Start of Data extract
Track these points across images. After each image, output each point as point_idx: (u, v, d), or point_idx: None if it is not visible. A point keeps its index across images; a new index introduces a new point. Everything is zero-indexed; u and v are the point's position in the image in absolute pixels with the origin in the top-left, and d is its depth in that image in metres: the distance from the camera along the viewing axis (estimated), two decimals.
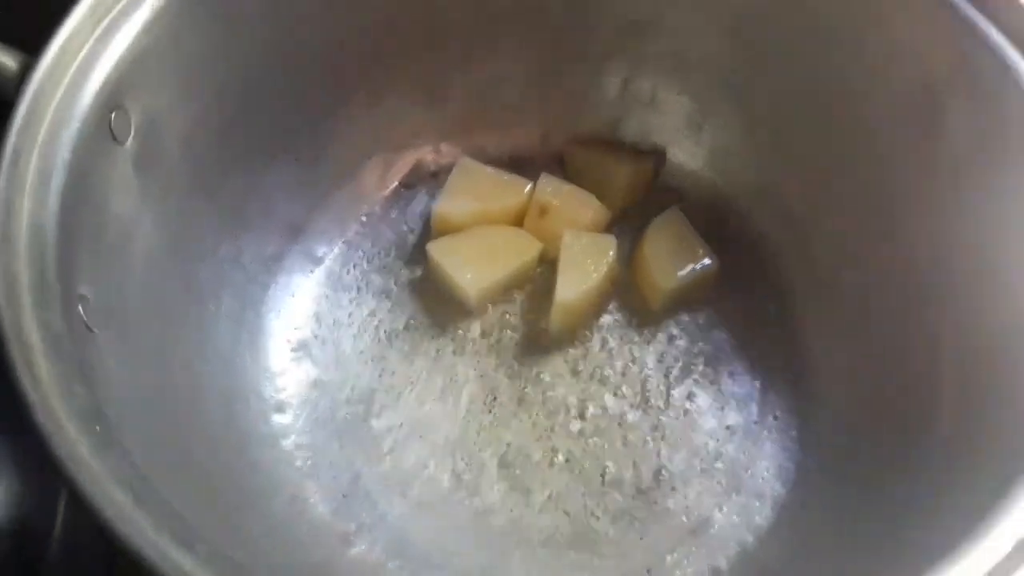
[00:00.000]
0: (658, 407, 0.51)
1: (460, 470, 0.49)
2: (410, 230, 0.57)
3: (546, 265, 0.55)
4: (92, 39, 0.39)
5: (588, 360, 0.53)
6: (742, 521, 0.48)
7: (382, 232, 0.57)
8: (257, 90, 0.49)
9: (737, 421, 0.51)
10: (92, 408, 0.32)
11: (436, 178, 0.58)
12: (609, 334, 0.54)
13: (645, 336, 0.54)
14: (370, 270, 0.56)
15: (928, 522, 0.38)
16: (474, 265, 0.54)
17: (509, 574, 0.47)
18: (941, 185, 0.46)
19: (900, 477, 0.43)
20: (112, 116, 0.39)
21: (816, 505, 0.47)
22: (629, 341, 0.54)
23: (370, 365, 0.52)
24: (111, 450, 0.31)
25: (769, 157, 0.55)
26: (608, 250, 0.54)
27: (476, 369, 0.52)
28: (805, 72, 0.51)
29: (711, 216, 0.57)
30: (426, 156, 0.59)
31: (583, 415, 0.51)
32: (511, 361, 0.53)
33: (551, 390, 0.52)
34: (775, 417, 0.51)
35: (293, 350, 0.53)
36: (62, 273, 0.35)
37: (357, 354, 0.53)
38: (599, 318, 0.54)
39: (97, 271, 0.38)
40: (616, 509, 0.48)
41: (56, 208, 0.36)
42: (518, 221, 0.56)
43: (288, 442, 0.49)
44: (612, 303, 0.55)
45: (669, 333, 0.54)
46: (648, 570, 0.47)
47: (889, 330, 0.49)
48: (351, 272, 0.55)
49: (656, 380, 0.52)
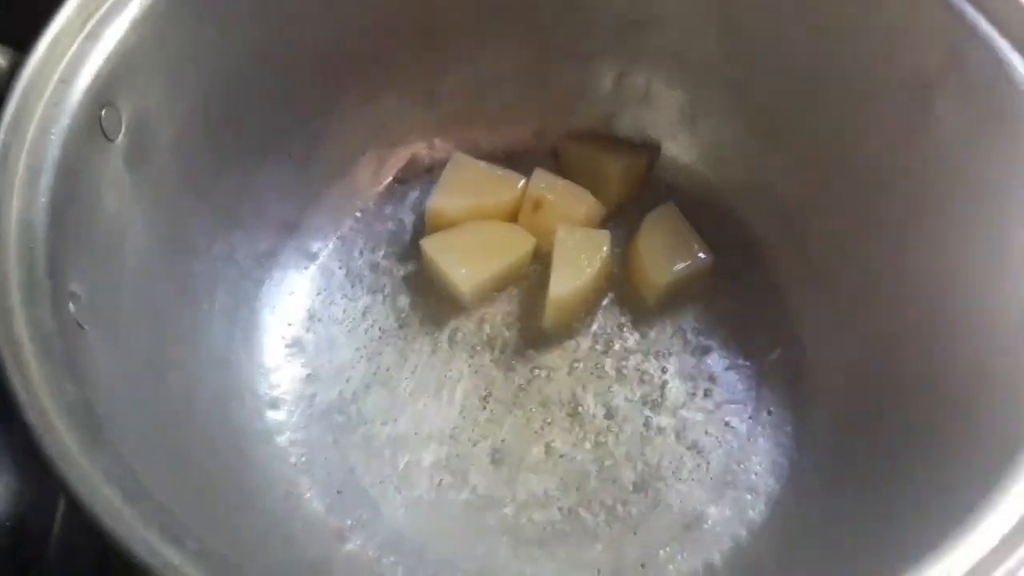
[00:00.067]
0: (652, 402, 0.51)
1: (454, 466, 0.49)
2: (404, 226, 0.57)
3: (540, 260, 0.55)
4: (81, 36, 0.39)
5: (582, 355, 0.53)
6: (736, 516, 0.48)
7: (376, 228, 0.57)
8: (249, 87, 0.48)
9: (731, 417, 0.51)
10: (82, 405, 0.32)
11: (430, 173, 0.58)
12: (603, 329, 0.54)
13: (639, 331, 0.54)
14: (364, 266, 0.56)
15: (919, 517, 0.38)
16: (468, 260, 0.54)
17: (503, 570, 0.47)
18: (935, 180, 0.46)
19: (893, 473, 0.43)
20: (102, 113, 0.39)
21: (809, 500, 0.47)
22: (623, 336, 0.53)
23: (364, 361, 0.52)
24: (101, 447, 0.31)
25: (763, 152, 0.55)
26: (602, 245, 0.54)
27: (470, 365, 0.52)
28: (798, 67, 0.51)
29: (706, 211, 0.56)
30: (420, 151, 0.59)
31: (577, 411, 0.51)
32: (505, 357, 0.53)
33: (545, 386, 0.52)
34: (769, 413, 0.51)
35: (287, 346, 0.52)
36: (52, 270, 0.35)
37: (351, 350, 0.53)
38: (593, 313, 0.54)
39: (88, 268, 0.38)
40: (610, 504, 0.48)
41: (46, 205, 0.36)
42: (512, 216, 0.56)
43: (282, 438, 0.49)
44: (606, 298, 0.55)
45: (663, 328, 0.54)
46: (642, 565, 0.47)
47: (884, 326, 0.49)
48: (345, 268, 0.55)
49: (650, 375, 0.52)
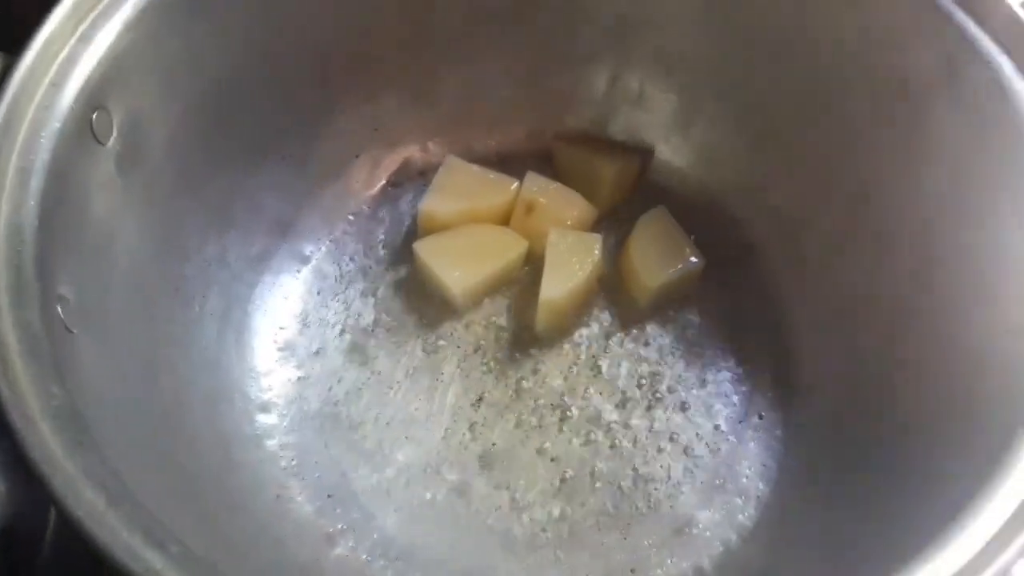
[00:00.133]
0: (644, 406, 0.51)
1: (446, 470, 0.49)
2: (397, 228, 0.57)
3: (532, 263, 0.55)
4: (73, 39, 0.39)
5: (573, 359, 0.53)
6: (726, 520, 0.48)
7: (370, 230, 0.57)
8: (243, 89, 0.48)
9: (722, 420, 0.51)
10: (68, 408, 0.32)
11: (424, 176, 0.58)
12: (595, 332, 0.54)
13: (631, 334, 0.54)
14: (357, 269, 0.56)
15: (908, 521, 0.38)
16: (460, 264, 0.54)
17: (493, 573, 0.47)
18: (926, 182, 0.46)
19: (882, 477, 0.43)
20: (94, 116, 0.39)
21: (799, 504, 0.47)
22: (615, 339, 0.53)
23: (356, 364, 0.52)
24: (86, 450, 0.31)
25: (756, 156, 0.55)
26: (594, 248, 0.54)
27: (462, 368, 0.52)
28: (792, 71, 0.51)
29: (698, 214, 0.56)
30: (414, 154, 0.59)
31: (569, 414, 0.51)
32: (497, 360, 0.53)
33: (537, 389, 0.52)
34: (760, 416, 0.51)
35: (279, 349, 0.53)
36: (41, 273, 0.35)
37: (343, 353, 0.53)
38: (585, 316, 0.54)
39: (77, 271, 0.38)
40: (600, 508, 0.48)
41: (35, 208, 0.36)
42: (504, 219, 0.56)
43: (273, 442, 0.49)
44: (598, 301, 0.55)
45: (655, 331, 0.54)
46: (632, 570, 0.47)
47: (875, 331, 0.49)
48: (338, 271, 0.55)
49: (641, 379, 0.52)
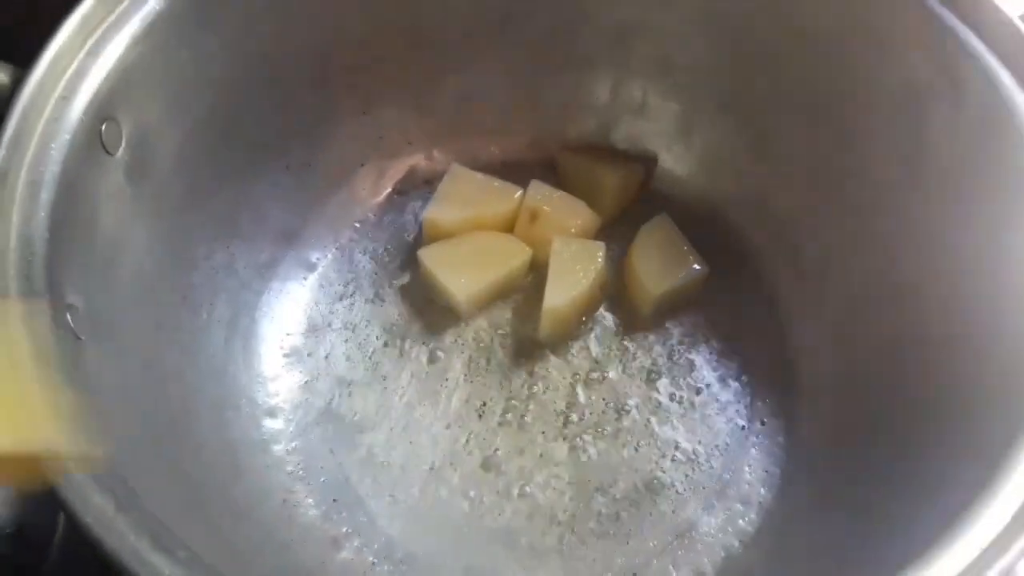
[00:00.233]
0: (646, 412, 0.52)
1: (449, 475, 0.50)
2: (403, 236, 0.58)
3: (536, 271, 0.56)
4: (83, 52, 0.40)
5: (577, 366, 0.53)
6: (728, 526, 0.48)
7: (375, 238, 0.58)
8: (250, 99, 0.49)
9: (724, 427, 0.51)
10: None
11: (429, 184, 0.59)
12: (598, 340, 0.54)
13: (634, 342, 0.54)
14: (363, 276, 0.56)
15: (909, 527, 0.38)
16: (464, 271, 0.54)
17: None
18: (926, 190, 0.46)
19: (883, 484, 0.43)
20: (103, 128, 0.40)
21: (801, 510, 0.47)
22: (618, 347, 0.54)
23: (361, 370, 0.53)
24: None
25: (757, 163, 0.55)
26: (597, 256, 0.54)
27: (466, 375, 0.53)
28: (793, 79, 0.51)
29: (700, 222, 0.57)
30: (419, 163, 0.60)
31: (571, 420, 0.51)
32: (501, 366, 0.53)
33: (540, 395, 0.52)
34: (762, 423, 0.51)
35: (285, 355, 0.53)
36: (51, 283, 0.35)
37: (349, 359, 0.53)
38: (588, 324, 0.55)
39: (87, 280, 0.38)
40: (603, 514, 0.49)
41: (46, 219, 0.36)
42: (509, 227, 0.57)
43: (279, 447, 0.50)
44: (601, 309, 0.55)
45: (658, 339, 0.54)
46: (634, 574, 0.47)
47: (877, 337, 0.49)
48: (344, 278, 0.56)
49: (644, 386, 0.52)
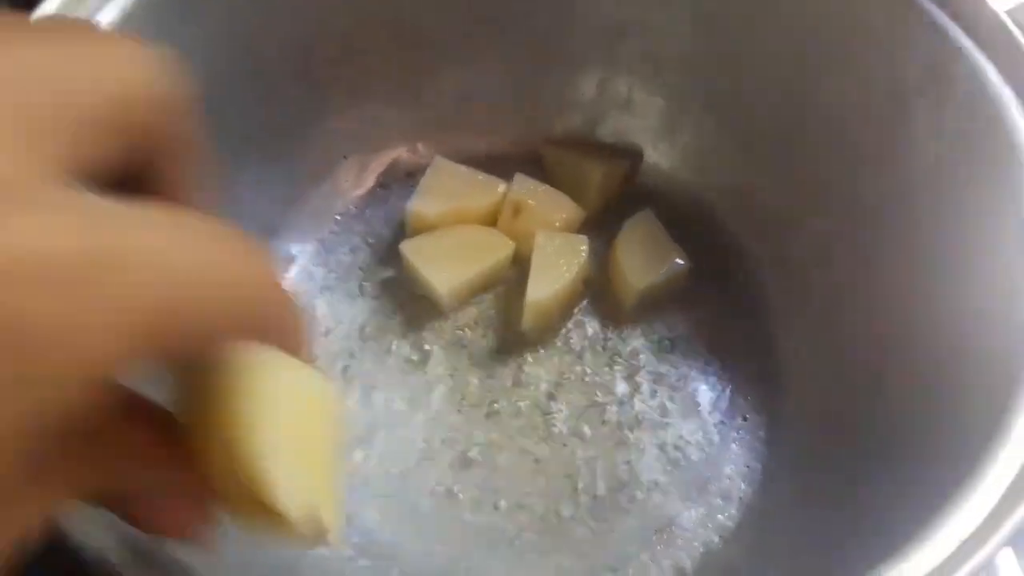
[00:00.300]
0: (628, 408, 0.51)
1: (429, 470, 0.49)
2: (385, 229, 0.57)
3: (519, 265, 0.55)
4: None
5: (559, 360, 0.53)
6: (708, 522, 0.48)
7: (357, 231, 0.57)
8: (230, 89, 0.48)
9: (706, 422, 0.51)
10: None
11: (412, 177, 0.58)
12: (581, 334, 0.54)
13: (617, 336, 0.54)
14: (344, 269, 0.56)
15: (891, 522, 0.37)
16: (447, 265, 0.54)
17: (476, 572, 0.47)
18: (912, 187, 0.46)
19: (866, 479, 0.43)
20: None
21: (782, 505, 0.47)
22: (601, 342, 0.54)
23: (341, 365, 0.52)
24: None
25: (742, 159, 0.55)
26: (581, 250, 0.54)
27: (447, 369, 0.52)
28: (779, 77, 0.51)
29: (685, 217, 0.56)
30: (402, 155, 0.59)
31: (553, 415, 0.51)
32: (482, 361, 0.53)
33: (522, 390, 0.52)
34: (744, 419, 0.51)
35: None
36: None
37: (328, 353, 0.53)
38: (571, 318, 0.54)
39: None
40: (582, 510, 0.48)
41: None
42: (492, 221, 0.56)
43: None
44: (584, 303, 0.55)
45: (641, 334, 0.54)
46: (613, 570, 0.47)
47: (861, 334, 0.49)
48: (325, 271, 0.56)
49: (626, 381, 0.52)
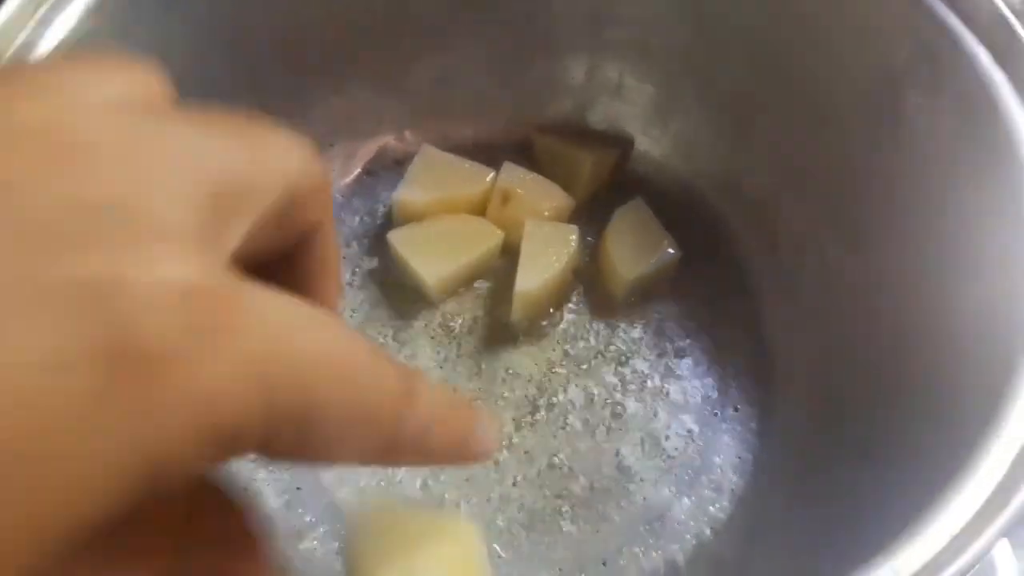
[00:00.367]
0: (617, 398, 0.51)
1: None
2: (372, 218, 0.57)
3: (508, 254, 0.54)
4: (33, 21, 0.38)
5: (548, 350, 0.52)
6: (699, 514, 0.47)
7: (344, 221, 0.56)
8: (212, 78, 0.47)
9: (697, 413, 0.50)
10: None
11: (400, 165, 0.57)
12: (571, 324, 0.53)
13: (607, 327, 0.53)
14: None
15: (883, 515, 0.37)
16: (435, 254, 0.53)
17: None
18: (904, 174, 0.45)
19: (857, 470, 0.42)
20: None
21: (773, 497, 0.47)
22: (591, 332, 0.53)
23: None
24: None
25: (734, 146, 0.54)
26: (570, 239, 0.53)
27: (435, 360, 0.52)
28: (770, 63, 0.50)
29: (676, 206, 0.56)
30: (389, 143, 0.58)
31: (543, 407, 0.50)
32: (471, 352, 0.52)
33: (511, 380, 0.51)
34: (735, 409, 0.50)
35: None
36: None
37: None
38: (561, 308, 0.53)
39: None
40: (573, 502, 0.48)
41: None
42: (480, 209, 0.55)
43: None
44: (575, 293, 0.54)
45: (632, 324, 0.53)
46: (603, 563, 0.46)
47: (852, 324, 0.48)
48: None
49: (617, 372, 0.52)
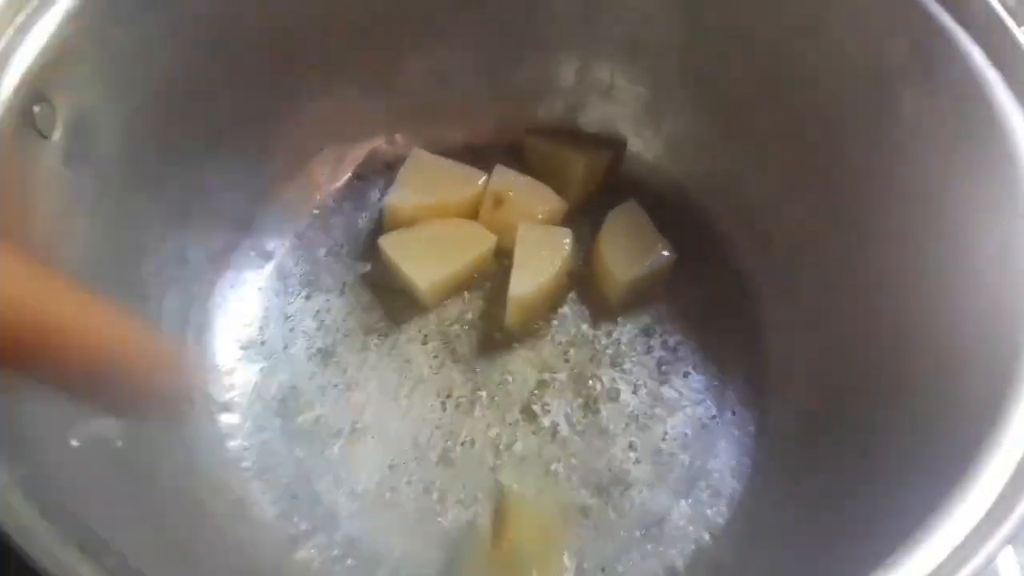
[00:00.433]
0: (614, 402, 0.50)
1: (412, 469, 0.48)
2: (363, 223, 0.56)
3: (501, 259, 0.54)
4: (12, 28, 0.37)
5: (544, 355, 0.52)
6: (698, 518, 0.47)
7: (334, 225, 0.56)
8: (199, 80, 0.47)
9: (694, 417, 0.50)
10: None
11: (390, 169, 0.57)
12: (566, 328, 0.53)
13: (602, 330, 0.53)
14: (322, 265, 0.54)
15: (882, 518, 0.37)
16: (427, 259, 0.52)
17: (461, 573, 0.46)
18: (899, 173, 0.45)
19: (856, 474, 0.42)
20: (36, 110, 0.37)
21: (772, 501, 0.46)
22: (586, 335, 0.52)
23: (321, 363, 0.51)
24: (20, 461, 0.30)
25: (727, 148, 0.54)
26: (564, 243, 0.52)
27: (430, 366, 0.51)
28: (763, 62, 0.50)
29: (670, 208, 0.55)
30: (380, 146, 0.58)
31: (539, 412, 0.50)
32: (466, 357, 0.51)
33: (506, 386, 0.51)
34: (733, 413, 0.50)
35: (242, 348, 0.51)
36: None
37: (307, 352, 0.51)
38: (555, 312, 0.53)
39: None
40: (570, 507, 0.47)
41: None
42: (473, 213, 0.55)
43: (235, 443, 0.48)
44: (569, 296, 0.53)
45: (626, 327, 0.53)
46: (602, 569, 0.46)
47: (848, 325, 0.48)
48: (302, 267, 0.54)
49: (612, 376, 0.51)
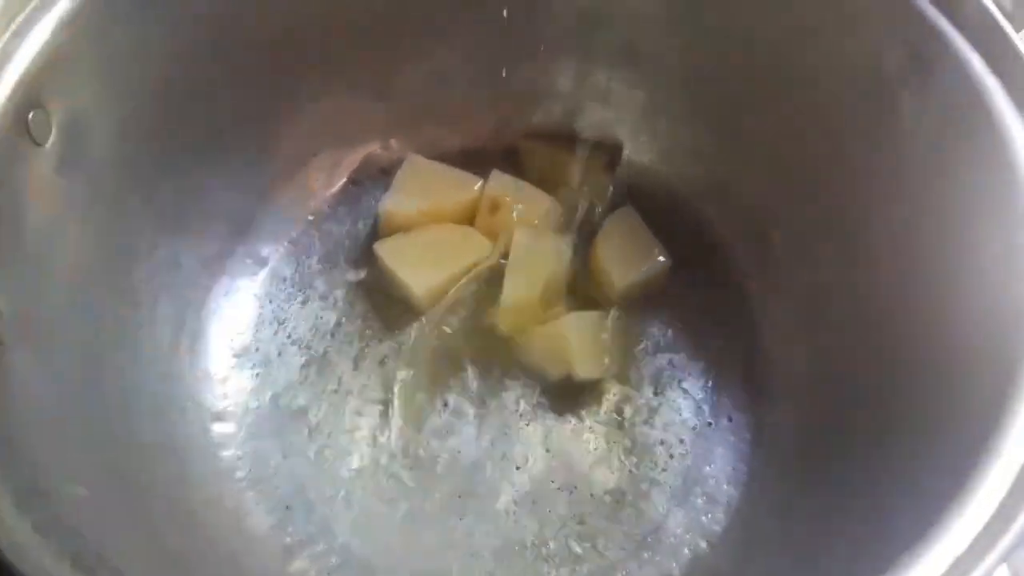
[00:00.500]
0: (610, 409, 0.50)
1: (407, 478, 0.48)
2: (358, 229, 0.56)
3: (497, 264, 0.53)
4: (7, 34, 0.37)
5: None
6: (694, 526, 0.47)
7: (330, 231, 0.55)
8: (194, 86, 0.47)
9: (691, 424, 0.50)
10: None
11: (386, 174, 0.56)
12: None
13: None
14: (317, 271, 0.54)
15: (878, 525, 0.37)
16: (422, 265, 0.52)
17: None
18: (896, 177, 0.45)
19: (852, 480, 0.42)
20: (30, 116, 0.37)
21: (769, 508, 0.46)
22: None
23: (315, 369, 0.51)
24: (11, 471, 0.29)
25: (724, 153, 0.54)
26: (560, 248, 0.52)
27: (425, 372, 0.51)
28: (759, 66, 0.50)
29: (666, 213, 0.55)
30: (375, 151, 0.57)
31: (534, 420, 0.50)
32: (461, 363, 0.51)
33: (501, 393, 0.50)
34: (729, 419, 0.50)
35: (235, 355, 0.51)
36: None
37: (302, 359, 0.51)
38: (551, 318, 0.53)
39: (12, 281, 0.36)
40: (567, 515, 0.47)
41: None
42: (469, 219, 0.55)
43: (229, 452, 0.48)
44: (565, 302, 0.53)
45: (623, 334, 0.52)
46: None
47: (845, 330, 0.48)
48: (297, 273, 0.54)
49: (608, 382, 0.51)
End of Data extract
* Task details:
Once you find the line with "20: (112, 116, 0.39)" in the entries above, output it and each line after it up to and including the line with "31: (583, 415, 0.51)", and nothing else.

* Solution to the problem:
20: (112, 116, 0.39)
21: (816, 505, 0.47)
22: (629, 341, 0.54)
23: (370, 365, 0.52)
24: (111, 450, 0.31)
25: (769, 157, 0.55)
26: (608, 250, 0.54)
27: (476, 369, 0.52)
28: (805, 72, 0.51)
29: (711, 216, 0.57)
30: (426, 156, 0.59)
31: (583, 415, 0.51)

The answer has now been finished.